Où en serons-nous en 2027, si un gouvernement Poilievre est aux commandes ? Le chef conservateur s’est déjà prononcé de façon catégorique : il utilisera son autorité pour refuser absolument de légiférer et de reconnaître ce droit.
Or, parmi les personnes souffrant de maladie mentale, celles atteintes d’Alzheimer ne présentent pas de difficulté de diagnostic particulier. Leur condition est constatée objectivement par les faiblesses cognitives de leur comportement et la perte irrémédiable de mémoire qui s’ensuit.

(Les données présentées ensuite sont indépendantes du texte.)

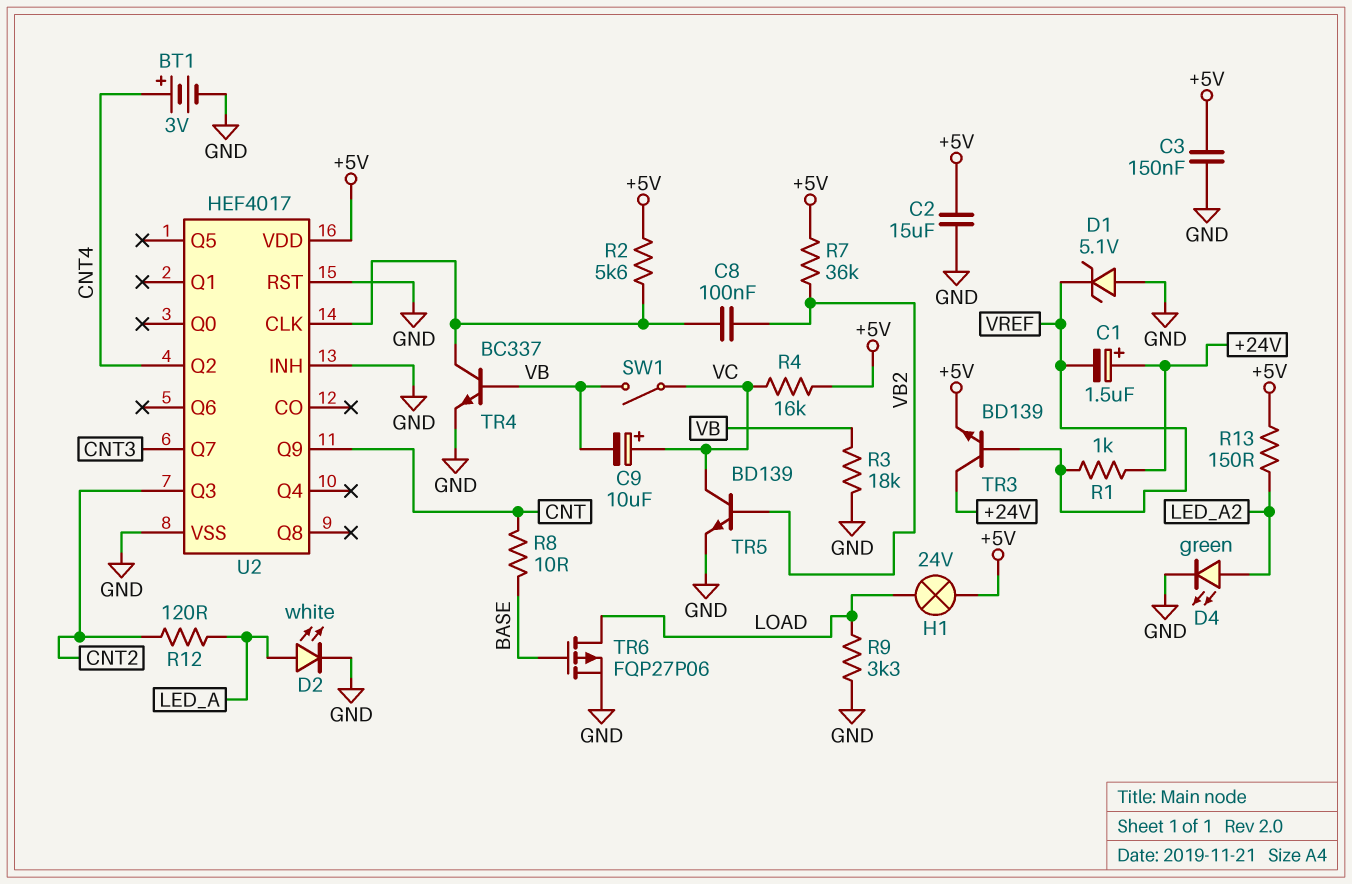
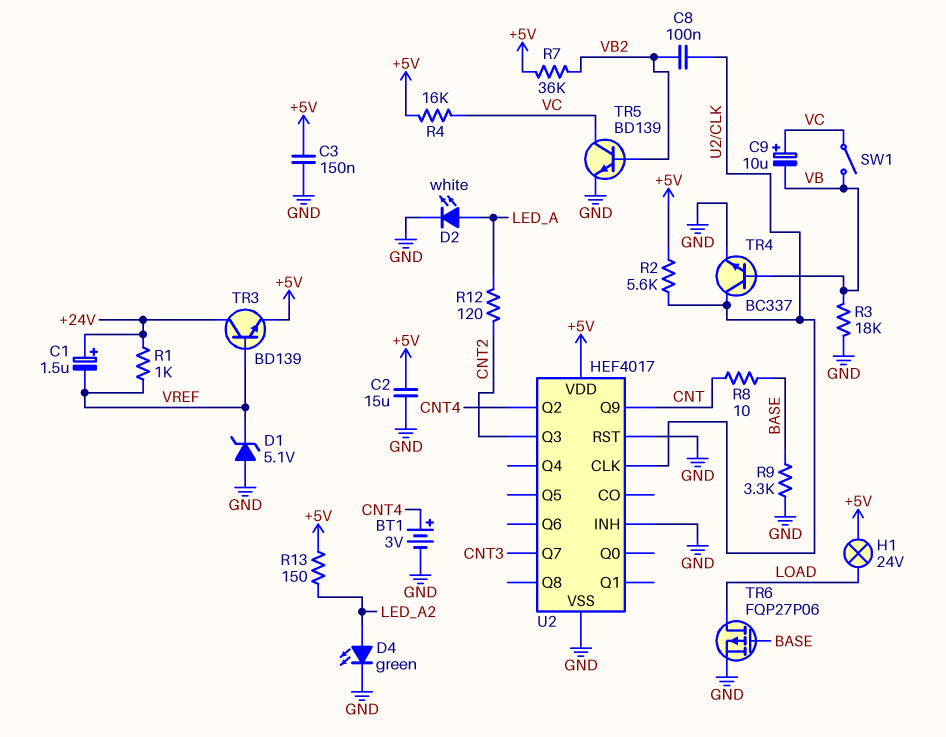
R9: 3.3k (GND, LOAD) -> 3.3k (BASE, GND)

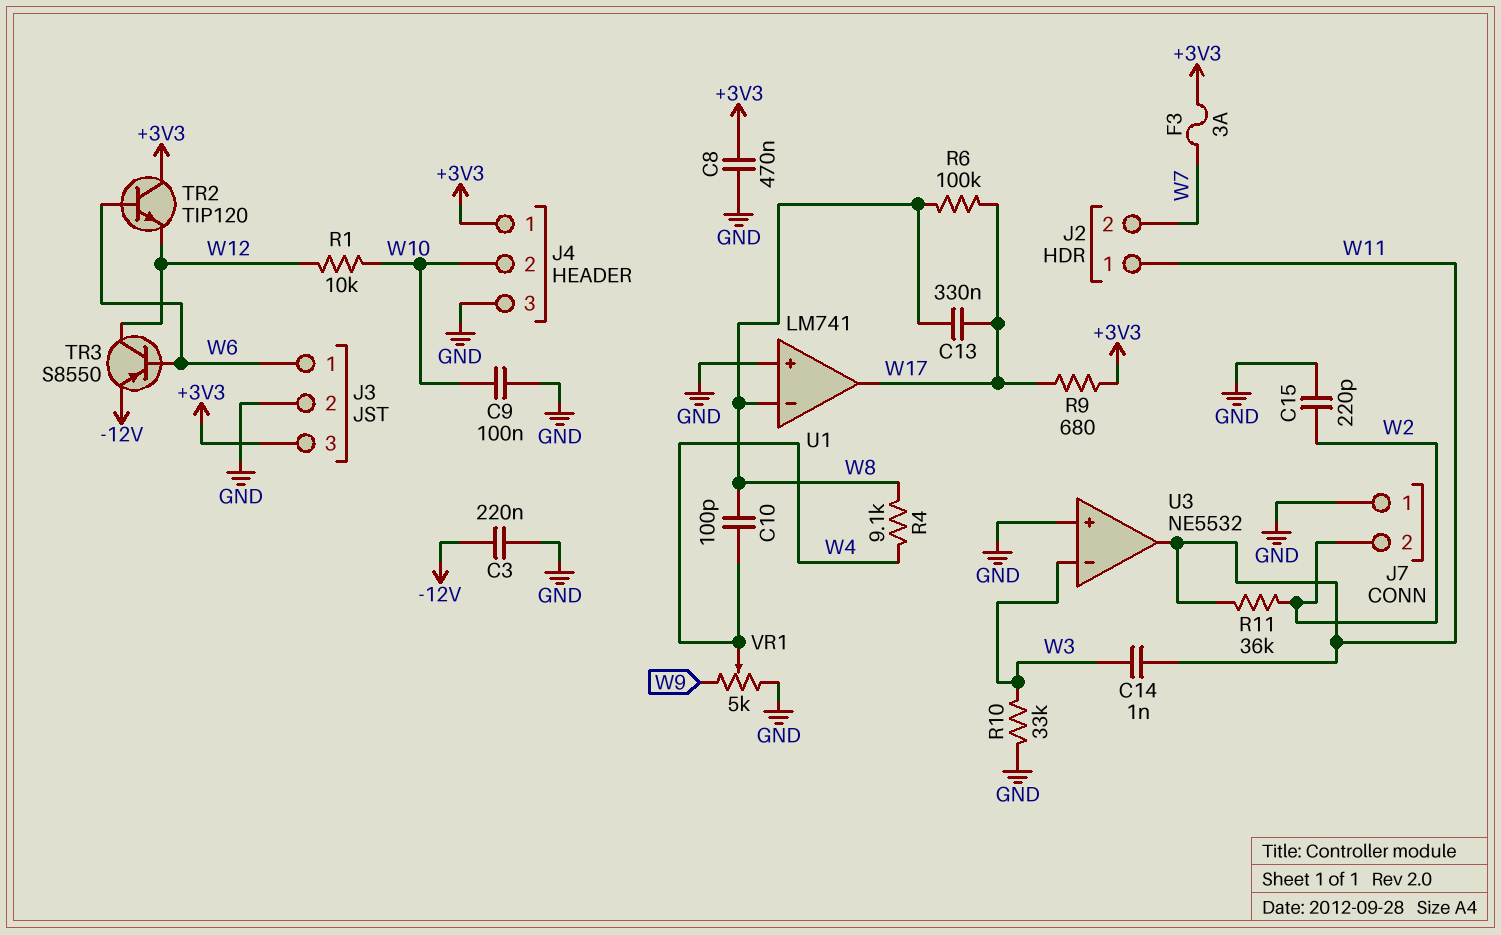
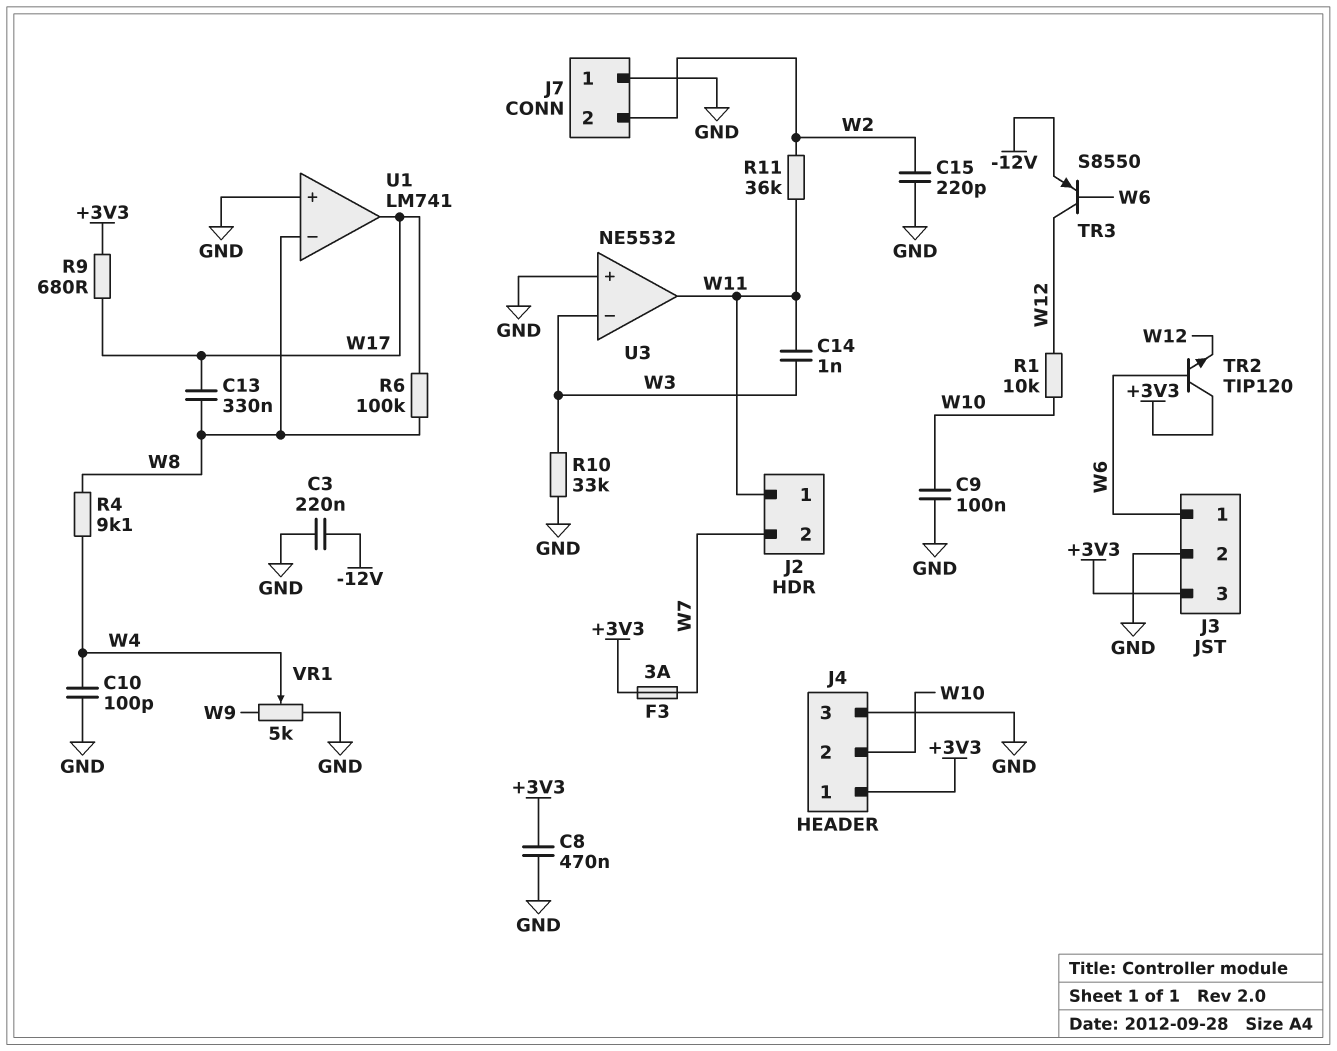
C10: 100pF (W4, W8) -> 100pF (GND, W4)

Ces personnes doivent se voir reconnaître immédiatement le droit d’accès au moment où leur autonomie de décision encore présente leur permet de requérir l’exercice de leur droit.
Consensus
Il existe un large consensus dans l’opinion professionnelle à ce sujet et un protocole clinique d’encadrement rigoureux peut rapidement être mis en place. Rajoutons que 85 % de l’opinion publique y est favorable, bien que ce ne soit pas un facteur déterminant. C’est vraiment la capacité des personnes à exprimer un consentement anticipé, consentement à renouveler avant la déchéance mémorielle définitive, qui représente en fait la condition essentielle.
Le ministre de la Justice du Québec, Simon Jolin-Barrette, a demandé, il y a deux semaines, une exception au Code criminel pour les patients atteints d’Alzheimer au Québec. Son homologue fédéral a refusé. Le ministre Jolin-Barrette a pourtant la chance de faire mieux, soit éviter d’obliger un ou une malade souffrant d’Alzheimer à se « traîner », à ses frais, devant les tribunaux comme Mme Gladu et M. Truchon ont dû le faire, et de faire confirmer par la Cour d’appel que tous ces patients, où qu’ils ou qu’elles soient au Canada ont ce droit dès maintenant.
Il lui suffit de soumettre la question à la Cour d’appel pour obtenir un jugement déclaratoire qui reconnaît que les personnes souffrant d’Alzheimer jouissent de ce droit à l’intérieur du cadre et selon les critères cliniques des professionnels de la santé qui garantissent la protection de ces patients.
Justice pour les personnes souffrant d’Alzheimer. Neuf ans après Carter, décision de 2015, le tribunal comprendra que ce délai est d’une insouciance cruelle. Il est temps de cesser d’être « inhumain au quotidien » : les tribunaux comprendront que le pouvoir politique résiste indûment à honorer la dignité et l’autonomie de ces personnes qui ont perdu leur liberté d’être. Les cours demeurent le dernier recours pour que justice soit faite, c’est pourquoi les citoyens ont confiance en leur impartialité et en leur responsabilité de gardiennes de nos droits.